## About this task
Ignoring every picture, return the lines of the listing below word for word, from the line that holds "html: <div>В ЧЕЧЕНСКОЙ" through the line that holds "площадка на свежем".

## Provided material
------

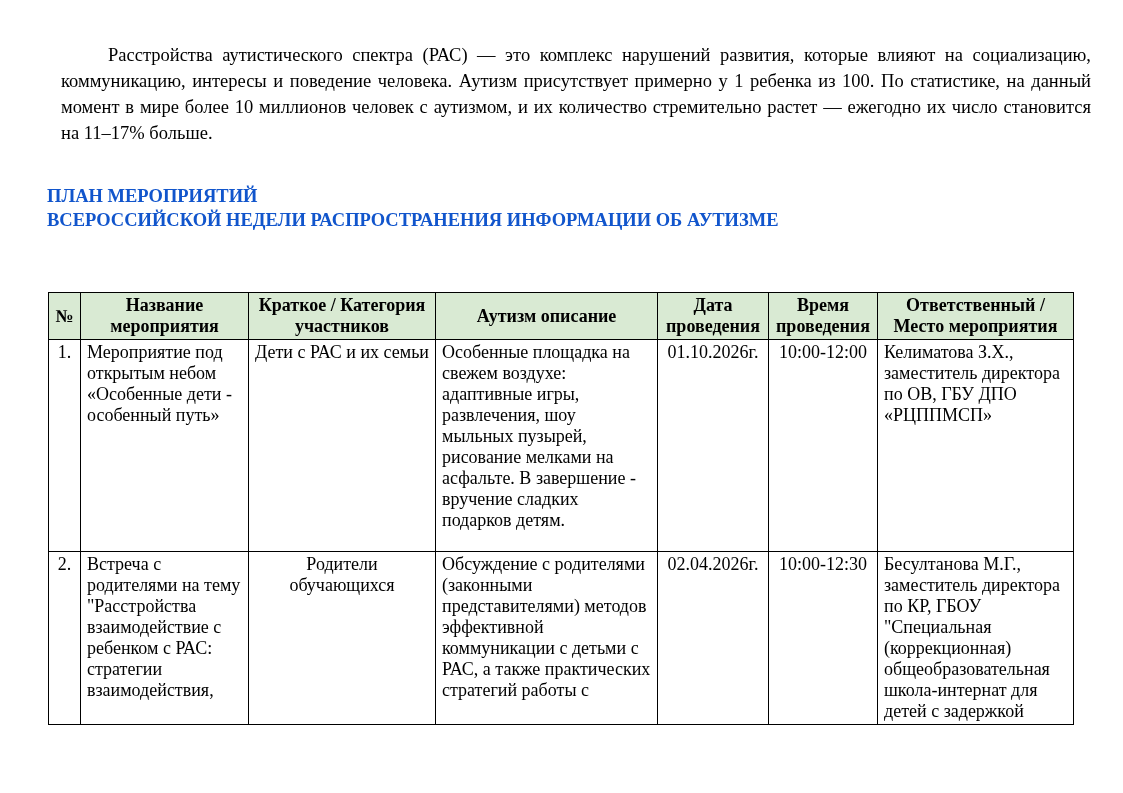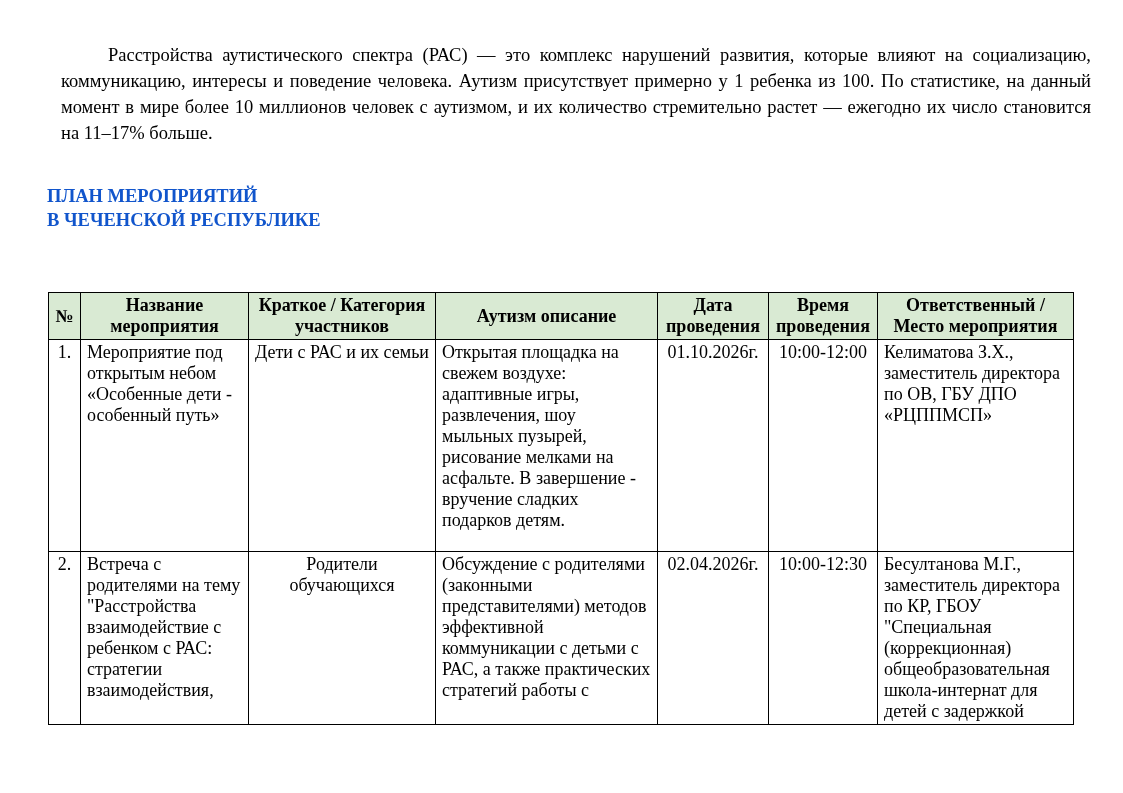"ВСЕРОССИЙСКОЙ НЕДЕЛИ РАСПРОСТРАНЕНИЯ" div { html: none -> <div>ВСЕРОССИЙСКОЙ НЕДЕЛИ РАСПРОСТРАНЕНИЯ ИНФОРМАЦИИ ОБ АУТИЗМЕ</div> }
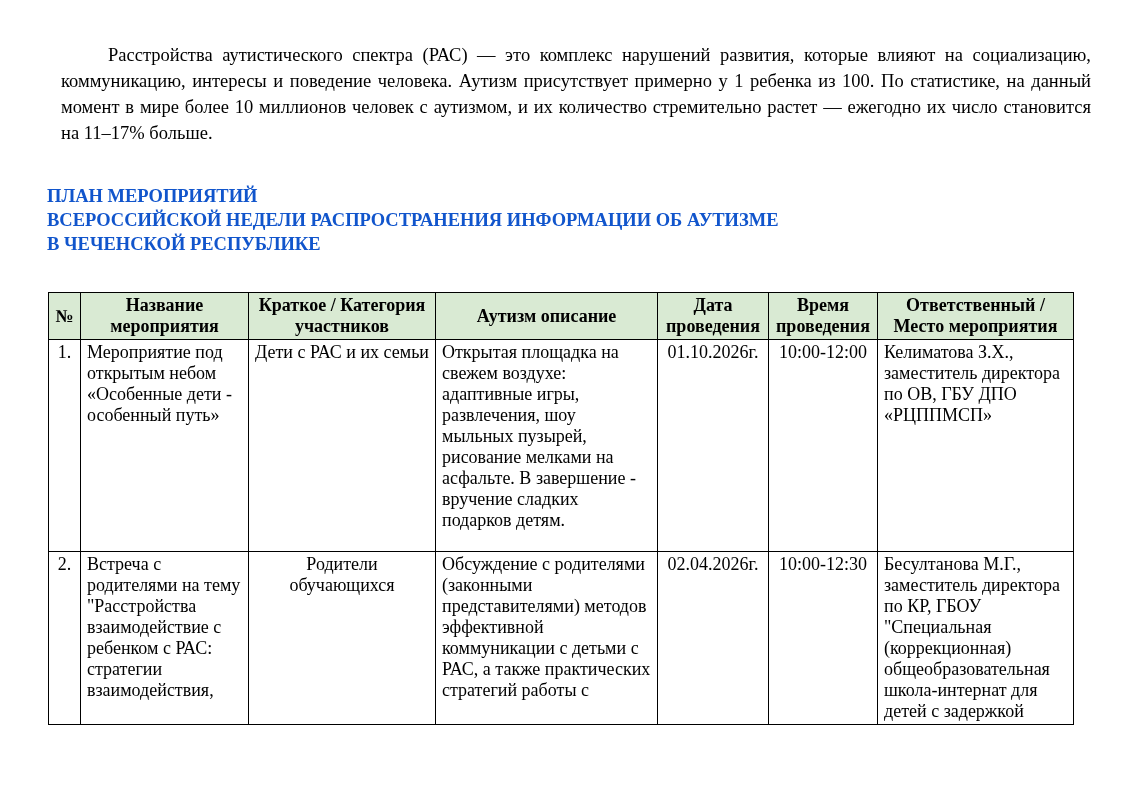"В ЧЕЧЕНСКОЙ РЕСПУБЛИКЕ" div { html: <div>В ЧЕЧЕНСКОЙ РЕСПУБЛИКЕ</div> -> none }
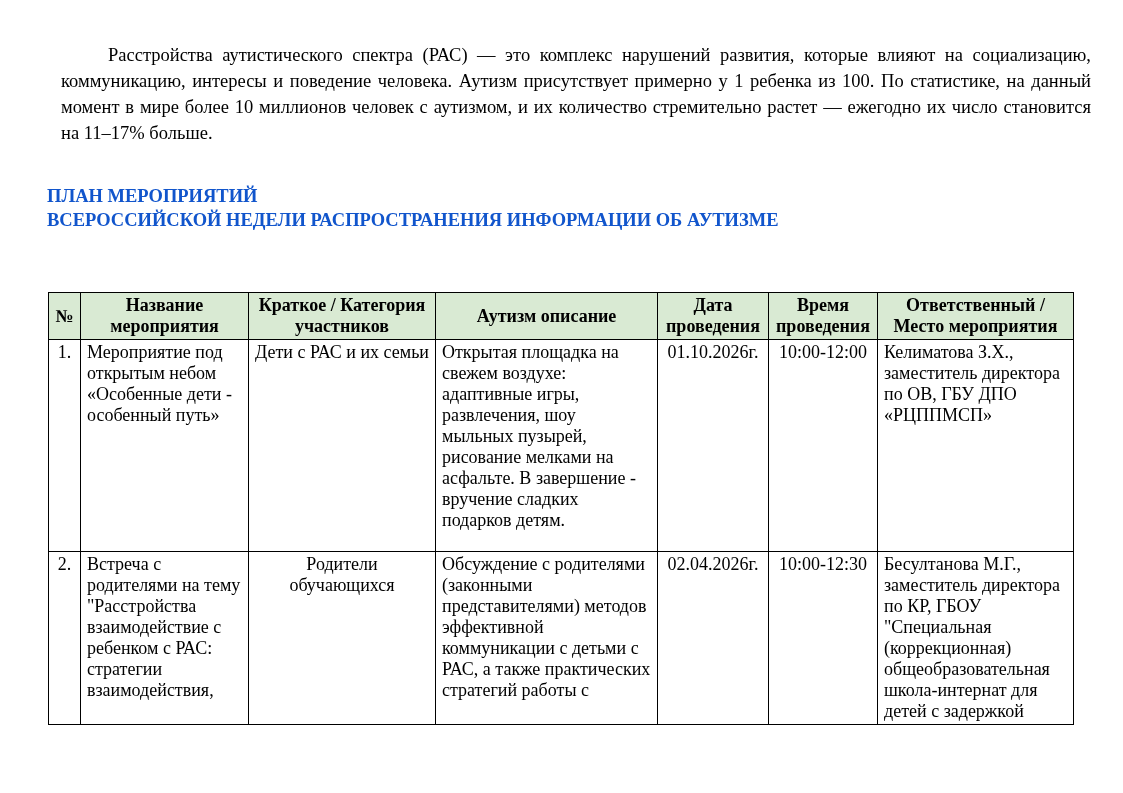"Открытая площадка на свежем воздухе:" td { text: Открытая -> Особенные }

------

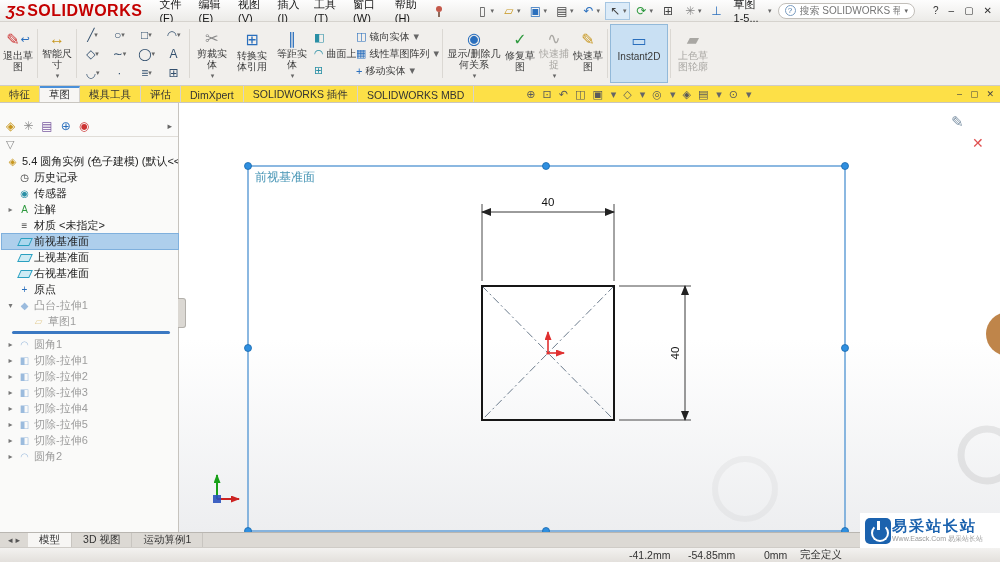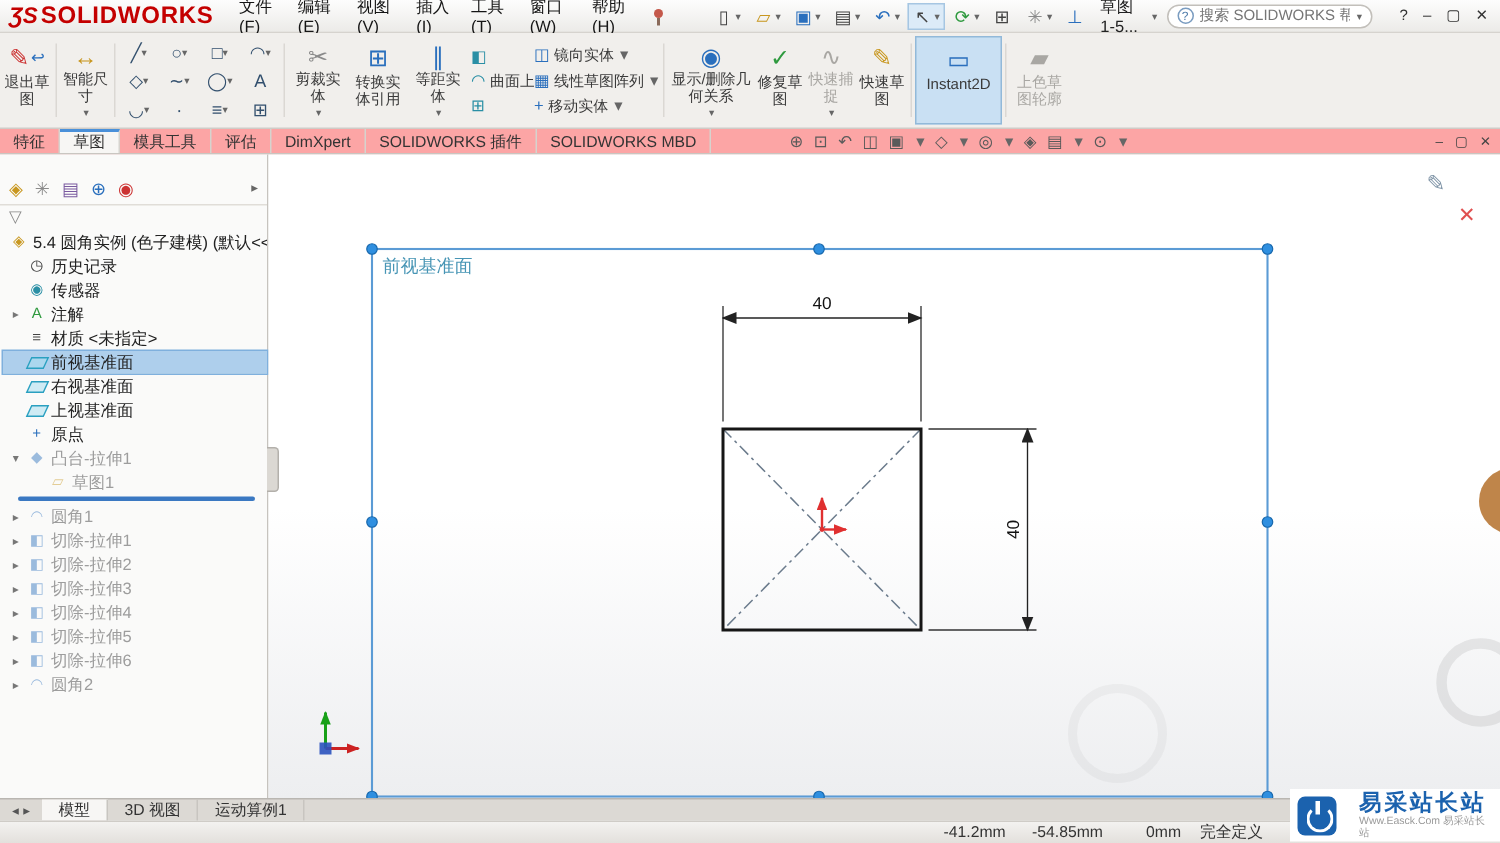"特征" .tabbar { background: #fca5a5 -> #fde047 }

------

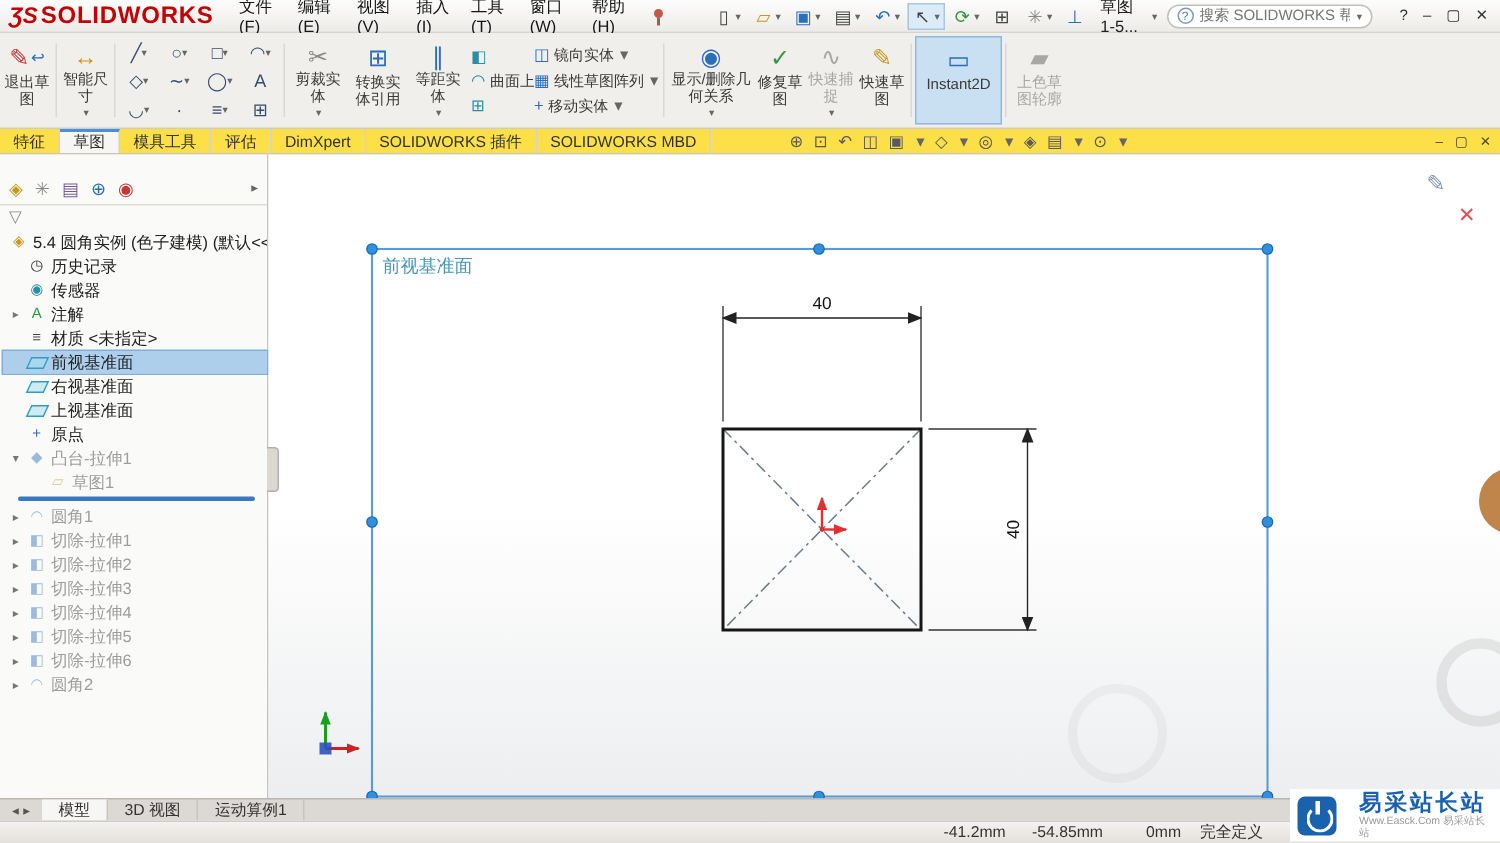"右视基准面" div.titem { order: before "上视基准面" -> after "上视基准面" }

------

## Answer for the task
"В ЧЕЧЕНСКОЙ РЕСПУБЛИКЕ" div { html: <div>В ЧЕЧЕНСКОЙ РЕСПУБЛИКЕ</div> -> none }
"Открытая площадка на свежем воздухе:" td { text: Открытая -> Особенные }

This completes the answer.